The First Tuesday: We Talk About the World
Morrie and Mitch sat at the kitchen table, surrounded by wicker chairs and they began to talk.
"Mitch, you asked about caring for people I don't even know. But can I tell you the things I'm learning most with this disease?" Morrie said.
"What's that?" Mitch asked.
Morrie said, "The most important thing in life is to learn how to give out love, and to let it come in." His voice dropped to a whisper. " Let it come in. We think we don't deserve love, we think if we let it in we'll become too soft. But a wise man named Levine said it right. He said, 'Love is the only rational act' "
The Second Tuesday: We Talk about Feeling Sorry for Yourself
Mitch came back the next Tuesday. Meanwhile, he looked for signs of the disease's progression. Morrie's fingers worked well enough to write with a pencil, or hold up his glasses, but he could not lift his arms much higher than his chest. He was spending less and less time in the kitchen or living room.
Mitch asked Morrie if he felt sorry for himself.
"Sometimes, in the mornings," Morrie said. "That's when I mourn. I feel around my body, I move my fingers and my handsーwhatever I can still moveーand I mourn what I've lost. I mourn the slow, insidious way in which I'm dying. But then I stop mourning."

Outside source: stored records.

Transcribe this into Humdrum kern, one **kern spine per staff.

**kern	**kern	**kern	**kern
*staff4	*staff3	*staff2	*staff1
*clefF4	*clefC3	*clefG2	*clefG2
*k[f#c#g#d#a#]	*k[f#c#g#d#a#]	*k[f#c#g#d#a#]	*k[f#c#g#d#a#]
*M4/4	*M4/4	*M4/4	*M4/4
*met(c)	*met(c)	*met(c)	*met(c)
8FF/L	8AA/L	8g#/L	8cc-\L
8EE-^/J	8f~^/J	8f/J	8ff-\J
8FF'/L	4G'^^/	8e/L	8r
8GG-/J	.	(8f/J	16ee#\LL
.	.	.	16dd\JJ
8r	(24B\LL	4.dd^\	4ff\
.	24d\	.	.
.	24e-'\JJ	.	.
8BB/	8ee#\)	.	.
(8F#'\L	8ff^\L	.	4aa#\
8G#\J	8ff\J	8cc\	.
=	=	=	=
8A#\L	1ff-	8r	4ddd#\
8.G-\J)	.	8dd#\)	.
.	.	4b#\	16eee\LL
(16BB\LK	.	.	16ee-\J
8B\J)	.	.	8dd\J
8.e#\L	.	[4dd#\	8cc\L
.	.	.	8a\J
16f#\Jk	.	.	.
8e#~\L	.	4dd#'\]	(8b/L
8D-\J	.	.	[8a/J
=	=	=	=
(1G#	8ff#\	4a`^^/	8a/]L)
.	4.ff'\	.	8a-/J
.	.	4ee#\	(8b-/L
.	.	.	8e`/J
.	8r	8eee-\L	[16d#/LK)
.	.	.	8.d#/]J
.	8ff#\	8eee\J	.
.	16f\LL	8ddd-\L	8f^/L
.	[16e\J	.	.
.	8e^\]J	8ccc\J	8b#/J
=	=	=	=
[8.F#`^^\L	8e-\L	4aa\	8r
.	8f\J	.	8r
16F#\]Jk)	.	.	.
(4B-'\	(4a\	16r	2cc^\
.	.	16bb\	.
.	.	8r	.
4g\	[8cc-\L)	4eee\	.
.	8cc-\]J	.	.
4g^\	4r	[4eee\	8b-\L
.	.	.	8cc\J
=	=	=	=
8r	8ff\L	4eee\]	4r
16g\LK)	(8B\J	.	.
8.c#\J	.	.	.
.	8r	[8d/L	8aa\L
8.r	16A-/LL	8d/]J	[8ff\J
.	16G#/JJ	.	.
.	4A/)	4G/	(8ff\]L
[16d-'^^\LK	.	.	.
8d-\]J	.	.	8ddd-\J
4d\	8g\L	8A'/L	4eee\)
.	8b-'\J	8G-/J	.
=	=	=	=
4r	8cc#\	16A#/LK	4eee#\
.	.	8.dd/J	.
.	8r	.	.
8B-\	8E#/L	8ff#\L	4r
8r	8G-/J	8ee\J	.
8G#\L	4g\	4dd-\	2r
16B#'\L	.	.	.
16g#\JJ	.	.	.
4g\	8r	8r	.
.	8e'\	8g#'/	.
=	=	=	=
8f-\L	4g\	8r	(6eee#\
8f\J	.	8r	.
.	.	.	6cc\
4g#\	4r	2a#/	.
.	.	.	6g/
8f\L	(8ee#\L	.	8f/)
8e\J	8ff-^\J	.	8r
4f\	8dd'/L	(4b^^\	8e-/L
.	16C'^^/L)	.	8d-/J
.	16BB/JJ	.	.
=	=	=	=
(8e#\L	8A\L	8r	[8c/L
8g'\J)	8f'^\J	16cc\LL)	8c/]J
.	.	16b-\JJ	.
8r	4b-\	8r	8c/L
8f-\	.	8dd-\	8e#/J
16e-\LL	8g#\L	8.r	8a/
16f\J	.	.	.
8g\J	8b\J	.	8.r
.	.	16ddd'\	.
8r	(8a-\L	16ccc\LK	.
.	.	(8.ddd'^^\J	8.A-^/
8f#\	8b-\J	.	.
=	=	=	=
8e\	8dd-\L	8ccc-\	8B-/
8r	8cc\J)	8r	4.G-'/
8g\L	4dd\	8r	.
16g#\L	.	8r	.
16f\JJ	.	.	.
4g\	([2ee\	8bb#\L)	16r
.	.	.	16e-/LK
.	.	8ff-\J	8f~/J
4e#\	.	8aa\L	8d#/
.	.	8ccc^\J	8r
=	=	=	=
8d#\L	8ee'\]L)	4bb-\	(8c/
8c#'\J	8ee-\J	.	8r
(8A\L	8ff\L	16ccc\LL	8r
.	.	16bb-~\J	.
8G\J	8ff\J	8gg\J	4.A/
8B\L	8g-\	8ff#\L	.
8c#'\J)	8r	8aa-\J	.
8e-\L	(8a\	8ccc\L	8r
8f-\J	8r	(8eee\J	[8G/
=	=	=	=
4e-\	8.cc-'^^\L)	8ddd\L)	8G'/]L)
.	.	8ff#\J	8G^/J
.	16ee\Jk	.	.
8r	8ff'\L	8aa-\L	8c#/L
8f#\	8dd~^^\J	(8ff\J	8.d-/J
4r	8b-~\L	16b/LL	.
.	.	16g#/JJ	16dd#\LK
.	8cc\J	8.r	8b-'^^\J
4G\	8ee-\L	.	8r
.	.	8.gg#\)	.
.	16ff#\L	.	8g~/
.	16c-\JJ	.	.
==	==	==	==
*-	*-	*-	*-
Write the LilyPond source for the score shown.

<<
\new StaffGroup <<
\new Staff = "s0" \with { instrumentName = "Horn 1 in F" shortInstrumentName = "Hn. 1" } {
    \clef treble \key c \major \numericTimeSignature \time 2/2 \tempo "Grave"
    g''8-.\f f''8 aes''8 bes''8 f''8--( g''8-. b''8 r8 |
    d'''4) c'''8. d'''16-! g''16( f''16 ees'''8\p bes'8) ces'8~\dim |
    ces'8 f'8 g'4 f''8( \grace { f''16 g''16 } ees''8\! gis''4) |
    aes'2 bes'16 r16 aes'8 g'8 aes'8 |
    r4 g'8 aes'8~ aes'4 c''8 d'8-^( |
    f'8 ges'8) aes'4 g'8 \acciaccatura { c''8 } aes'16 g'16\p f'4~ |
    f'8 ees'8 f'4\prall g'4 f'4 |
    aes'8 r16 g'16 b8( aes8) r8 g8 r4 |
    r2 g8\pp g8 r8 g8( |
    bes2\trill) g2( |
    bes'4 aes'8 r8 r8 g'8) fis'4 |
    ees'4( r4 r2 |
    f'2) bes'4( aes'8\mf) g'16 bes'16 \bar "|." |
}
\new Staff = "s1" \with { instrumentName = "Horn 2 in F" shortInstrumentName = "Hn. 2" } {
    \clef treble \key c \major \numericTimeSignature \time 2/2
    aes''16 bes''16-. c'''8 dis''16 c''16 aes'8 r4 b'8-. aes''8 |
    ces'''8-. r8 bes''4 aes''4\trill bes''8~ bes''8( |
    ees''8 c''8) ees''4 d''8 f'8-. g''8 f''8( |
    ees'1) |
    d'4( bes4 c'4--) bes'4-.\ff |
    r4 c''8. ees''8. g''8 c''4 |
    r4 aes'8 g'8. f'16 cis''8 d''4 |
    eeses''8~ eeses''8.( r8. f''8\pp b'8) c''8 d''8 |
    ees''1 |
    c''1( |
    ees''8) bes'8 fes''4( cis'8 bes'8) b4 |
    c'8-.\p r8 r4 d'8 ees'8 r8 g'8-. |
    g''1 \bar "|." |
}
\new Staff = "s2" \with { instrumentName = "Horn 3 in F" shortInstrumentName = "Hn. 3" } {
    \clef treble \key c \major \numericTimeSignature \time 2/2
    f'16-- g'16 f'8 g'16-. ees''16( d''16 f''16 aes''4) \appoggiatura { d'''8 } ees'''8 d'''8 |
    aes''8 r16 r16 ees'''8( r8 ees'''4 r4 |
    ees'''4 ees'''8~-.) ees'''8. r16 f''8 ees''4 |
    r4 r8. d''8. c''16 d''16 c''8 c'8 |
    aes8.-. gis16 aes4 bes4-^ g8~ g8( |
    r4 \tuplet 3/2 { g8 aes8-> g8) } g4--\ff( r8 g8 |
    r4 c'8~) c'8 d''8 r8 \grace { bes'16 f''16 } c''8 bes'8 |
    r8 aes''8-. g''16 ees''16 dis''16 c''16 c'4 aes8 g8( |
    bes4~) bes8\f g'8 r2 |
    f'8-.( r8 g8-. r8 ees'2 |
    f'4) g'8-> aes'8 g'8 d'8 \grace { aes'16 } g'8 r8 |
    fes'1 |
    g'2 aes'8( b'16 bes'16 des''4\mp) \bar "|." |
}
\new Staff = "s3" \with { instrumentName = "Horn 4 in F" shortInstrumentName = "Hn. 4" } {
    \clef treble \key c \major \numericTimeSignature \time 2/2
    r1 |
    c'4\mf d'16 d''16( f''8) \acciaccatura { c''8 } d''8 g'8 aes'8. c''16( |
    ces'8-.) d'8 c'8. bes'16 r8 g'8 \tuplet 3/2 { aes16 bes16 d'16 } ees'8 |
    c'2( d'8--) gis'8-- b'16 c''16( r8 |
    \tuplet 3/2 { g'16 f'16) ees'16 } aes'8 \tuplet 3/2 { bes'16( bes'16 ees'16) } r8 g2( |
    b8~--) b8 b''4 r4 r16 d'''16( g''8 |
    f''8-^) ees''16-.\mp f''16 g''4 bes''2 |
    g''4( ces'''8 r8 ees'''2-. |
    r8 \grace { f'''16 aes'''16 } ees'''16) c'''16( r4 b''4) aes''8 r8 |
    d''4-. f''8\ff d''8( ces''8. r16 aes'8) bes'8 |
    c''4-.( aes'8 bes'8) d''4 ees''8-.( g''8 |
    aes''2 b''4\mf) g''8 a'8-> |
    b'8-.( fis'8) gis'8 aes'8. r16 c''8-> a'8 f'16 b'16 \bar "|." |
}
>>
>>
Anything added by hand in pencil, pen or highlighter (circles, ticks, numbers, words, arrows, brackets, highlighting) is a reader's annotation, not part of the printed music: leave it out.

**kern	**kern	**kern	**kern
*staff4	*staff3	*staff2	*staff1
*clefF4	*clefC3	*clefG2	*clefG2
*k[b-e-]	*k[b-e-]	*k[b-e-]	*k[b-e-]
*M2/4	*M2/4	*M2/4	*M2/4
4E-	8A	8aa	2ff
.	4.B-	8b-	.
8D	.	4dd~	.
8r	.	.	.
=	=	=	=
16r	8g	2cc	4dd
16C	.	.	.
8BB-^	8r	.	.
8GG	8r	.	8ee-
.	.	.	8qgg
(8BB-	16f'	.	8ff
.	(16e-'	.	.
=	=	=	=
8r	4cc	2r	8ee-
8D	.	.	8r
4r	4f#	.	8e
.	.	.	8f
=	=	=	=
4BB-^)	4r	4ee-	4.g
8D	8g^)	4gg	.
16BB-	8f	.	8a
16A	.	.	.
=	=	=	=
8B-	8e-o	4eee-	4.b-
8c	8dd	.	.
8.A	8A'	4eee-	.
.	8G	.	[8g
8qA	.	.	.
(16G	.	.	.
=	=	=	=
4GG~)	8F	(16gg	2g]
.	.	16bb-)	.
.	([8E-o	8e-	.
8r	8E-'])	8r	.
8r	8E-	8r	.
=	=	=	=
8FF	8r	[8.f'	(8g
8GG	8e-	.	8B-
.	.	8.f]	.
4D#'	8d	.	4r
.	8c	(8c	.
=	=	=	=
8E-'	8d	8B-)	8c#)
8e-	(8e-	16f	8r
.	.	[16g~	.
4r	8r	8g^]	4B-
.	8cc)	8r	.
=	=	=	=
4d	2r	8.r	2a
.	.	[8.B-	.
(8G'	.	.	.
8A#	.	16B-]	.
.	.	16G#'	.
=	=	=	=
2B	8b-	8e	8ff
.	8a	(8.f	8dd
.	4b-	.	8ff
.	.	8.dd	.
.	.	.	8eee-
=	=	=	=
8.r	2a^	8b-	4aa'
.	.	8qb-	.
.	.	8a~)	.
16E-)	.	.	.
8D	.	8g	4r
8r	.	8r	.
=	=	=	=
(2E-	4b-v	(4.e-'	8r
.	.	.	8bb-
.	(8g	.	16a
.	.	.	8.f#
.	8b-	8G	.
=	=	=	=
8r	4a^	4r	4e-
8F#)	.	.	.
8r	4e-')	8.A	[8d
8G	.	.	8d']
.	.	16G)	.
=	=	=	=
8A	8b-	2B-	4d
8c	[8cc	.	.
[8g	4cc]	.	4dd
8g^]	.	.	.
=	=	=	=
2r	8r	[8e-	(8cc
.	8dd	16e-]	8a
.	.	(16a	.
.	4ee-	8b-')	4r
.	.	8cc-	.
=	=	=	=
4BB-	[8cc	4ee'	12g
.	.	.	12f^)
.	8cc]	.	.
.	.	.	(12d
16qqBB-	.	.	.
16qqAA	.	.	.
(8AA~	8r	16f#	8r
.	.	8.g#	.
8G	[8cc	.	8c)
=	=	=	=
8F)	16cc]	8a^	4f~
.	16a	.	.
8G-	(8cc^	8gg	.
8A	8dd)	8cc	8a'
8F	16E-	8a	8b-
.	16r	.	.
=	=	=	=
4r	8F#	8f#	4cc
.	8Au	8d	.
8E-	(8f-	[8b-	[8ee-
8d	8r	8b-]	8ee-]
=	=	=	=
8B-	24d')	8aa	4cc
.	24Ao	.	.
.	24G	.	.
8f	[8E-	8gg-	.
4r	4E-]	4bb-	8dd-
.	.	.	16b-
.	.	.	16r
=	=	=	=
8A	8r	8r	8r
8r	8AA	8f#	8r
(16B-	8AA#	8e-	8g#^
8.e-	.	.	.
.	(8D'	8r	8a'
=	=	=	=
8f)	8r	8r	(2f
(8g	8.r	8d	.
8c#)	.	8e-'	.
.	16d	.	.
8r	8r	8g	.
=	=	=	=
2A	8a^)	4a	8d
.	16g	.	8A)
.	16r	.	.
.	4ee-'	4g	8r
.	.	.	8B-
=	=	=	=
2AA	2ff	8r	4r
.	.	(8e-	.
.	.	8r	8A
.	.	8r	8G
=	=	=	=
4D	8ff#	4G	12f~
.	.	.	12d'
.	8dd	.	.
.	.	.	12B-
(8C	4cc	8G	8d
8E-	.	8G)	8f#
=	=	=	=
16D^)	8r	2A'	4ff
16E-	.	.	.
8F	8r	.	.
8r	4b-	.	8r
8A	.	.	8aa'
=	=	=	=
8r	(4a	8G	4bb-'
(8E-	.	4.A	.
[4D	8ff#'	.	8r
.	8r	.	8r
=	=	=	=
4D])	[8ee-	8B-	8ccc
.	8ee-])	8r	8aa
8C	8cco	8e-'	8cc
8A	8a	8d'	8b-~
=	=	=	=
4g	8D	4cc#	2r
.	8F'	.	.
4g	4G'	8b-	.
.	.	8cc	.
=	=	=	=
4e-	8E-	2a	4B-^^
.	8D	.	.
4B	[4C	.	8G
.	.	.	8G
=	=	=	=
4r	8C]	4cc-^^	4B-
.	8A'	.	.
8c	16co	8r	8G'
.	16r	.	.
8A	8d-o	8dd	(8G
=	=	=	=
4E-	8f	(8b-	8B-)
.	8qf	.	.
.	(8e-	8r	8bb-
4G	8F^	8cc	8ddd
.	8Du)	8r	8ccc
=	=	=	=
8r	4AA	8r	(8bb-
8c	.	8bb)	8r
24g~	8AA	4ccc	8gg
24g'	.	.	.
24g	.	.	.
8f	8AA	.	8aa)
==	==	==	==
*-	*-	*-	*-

"Just like that?" Mitch said.
"I give myself a good cry if I need it. But then I concentrate on all the good things still in my life. On the people who are coming to see me. On the stories I'm going to hear. On youーif it's Tuesday. Because we're Tuesday people," Morrie said. "Mitch, I don't allow myself any more self-pity than that. A little each morning, a few tears, and that's all."
When Mitch helped lifting Morrie from the wheelchair to the recliner, he had the coldest realization that their time was runing out because Morrie's body was very weak. And he thought he had to do something.
These Morrie's words are sometimes difficult for me to understand, but these words reaches to my heart.